▶ EXCERPT TO READ
--*--

Passwords Don‘t Actually Protect Accounts

Here‘s the painful irony: passwords don‘t really matter. Even if a hacker doesn‘t know your password, they can still easily break into your account as long as they have access to your email or phone number.

Whenever you click the "Forgot Password" button on a website, it typically offers to email you a link to reset your password or text you a one-time code. As long as you can access the email inbox or phone number associated with the account, you can log in without knowing the original password.

This account recovery flow is so ubiquitous that it has become the de facto way for hackers to break into accounts. The most high-profile example is the 2014 iCloud hack of celebrity photos. As Wired reported, "Apple‘s ‘Find My iPhone‘ feature and some clever social engineering of Apple tech support by the hackers allowed hackers to brute-force their way into the iCloud backup and access the photos."

In other words, your email and phone number are the skeleton keys that unlock all your online accounts. If a hacker gains access to either of those, they can go to any website you use, click the "Forgot Password" button, and change your password to whatever they want.

The common solution is to enable two-factor authentication (2FA) using SMS. However, this simply shifts the single point of failure from your email to your phone number. Hackers can exploit well-known weaknesses in the SS7 protocol used by cellular networks to intercept text messages, or socially engineer a phone carrier‘s customer support to transfer your phone number to a SIM card they control.

--*--

Records drawn from a data source
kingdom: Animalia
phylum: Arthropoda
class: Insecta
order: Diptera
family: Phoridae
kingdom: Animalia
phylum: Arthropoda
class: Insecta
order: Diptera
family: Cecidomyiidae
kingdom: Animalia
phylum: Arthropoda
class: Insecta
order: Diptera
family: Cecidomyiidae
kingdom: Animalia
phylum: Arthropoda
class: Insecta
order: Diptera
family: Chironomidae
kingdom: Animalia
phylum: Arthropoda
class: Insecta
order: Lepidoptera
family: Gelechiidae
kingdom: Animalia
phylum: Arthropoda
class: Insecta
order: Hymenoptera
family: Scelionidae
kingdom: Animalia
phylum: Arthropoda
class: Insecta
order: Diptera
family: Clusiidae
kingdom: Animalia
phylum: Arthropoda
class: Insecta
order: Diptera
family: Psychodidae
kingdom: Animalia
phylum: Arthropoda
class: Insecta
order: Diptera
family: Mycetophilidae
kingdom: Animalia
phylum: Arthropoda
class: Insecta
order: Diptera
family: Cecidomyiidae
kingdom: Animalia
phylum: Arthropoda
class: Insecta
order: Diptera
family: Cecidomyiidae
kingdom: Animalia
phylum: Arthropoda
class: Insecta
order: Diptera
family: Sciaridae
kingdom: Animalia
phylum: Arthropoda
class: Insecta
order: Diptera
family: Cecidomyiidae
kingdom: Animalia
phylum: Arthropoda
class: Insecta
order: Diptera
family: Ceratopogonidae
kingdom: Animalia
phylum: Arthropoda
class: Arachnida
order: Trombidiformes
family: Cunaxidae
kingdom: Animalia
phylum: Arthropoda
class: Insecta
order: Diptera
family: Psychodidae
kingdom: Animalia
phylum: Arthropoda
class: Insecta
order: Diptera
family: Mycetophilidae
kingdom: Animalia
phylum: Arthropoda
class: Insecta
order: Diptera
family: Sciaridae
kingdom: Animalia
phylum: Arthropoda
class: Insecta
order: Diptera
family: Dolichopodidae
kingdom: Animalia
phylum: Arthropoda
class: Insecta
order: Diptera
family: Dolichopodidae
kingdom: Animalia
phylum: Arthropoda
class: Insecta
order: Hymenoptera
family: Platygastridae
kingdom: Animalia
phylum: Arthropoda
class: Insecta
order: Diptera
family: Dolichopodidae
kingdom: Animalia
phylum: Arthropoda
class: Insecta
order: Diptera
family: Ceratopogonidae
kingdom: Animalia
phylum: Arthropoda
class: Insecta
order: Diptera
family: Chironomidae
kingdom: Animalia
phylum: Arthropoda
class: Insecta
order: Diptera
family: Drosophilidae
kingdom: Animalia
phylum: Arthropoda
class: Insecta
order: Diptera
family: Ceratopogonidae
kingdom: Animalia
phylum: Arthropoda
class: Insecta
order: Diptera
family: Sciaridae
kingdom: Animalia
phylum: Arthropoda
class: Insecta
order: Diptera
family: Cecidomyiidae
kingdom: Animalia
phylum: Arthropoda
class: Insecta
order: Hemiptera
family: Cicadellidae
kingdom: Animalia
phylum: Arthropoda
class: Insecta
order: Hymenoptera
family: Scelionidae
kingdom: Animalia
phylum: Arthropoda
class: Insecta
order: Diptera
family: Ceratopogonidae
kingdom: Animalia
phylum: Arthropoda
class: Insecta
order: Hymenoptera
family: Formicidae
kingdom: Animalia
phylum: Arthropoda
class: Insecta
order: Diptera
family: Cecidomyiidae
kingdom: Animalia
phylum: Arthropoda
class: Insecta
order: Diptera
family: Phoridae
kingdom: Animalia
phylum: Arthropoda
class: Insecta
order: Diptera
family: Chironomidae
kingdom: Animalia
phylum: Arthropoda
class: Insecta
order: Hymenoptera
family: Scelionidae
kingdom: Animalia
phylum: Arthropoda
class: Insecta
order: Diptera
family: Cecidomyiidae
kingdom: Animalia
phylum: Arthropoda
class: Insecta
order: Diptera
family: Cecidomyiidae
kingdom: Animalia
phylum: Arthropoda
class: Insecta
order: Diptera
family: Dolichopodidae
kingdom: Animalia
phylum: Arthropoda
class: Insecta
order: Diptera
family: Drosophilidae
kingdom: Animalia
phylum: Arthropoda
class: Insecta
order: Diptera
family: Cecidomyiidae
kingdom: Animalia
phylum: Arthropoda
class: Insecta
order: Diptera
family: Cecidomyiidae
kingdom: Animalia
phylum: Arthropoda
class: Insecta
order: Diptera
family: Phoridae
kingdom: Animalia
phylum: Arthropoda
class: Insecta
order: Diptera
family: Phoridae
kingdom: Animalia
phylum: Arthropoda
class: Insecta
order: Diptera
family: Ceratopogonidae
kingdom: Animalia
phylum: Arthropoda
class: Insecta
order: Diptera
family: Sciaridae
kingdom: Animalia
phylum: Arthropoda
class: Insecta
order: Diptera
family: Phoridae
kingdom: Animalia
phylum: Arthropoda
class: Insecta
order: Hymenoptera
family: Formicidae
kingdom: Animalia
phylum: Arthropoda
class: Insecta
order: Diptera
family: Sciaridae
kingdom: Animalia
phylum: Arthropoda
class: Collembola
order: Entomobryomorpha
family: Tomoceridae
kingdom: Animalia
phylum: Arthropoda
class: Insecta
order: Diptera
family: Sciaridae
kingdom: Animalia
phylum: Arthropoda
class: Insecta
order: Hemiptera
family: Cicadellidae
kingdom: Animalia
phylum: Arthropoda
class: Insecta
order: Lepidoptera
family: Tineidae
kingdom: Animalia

--*--

▶ TO BE DONE
In the excerpt on passwords, which protocol used by cellular networks do hackers exploit to intercept text messages? These lines have no connection to the excerpt on passwords.

▶ ANSWER TO THIS EXERCISE
The SS7 protocol.